How Well Can Elephants Hear Distant Sounds?

Elephants communicate in a number of ways, using a variety of sounds. They snort, roar, trumpet, and cry in order to pass on important information to other elephants. But they also communicate with low-frequency rumbles that other elephants pick up through their feet, from many miles away. Stanford University researcher Caitlin O'Connell-Rodwell has found that these vocalizations (as well as vibrations from foot stomps) can be heard with elephants' enlarged ear bones and felt with the sensitive nerve endings in their feet. They then use a form of signal triangulation to identify where a message is coming from and what it means, such as a mating call, alarm cry, or the sudden movement of another herd. Elephants are capable of detecting sounds waves that have traveled for dozens of miles underground.
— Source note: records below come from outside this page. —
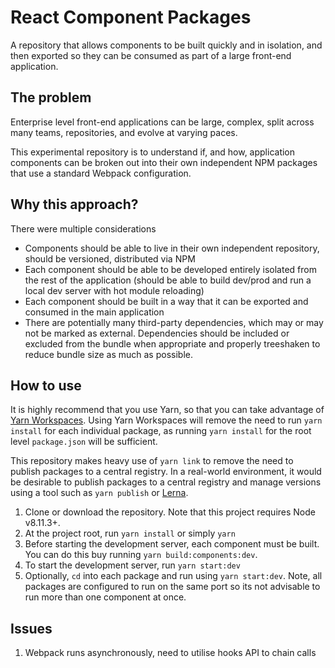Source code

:# React Component Packages

A repository that allows components to be built quickly and in isolation, and then exported so they can be consumed as part of a large front-end application.

## The problem

Enterprise level front-end applications can be large, complex, split across many teams, repositories, and evolve at varying paces.

This experimental repository is to understand if, and how, application components can be broken out into their own independent NPM packages that use a standard Webpack configuration.

## Why this approach?

There were multiple considerations

- Components should be able to live in their own independent repository, should be versioned, distributed via NPM
- Each component should be able to be developed entirely isolated from the rest of the application (should be able to build dev/prod and run a local dev server with hot module reloading)
- Each component should be built in a way that it can be exported and consumed in the main application
- There are potentially many third-party dependencies, which may or may not be marked as external. Dependencies should be included or excluded from the bundle when appropriate and properly treeshaken to reduce bundle size as much as possible.

## How to use

It is highly recommend that you use Yarn, so that you can take advantage of [Yarn Workspaces](https://yarnpkg.com/lang/en/docs/workspaces/). Using Yarn Workspaces will remove the need to run `yarn install` for each individual package, as running `yarn install` for the root level `package.json` will be sufficient.

This repository makes heavy use of `yarn link` to remove the need to publish packages to a central registry. In a real-world environment, it would be desirable to publish packages to a central registry and manage versions using a tool such as `yarn publish` or [Lerna](https://github.com/lerna/lerna).

1. Clone or download the repository. Note that this project requires Node v8.11.3+.
2. At the project root, run `yarn install` or simply `yarn`
3. Before starting the development server, each component must be built. You can do this buy running `yarn build:components:dev`.
4. To start the development server, run `yarn start:dev`
5. Optionally, `cd` into each package and run using `yarn start:dev`. Note, all packages are configured to run on the same port so its not advisable to run more than one component at once.

## Issues

1. Webpack runs asynchronously, need to utilise hooks API to chain calls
I feel the Earth move under my feet:

  • Seismic communication helps elephants survive. The long-distance communication helps them find food and water, and warn of possible danger. Elephants can also detect the low-frequency (infrasound) rumbles of thunderstorms many miles away, which are outside the range of human hearing.
  • O’Connell-Rodwell thinks that “seismic waves could travel from their toenails to the ear via bone conduction, or through somatosensory receptors in the foot similar to ones found in the trunk,” adding that “it may be a combination of both.”
  • O'Connell-Rodwell has been studying elephants living near the same natural freshwater spring in Namibia’s Etosha National Park for more than 25 years.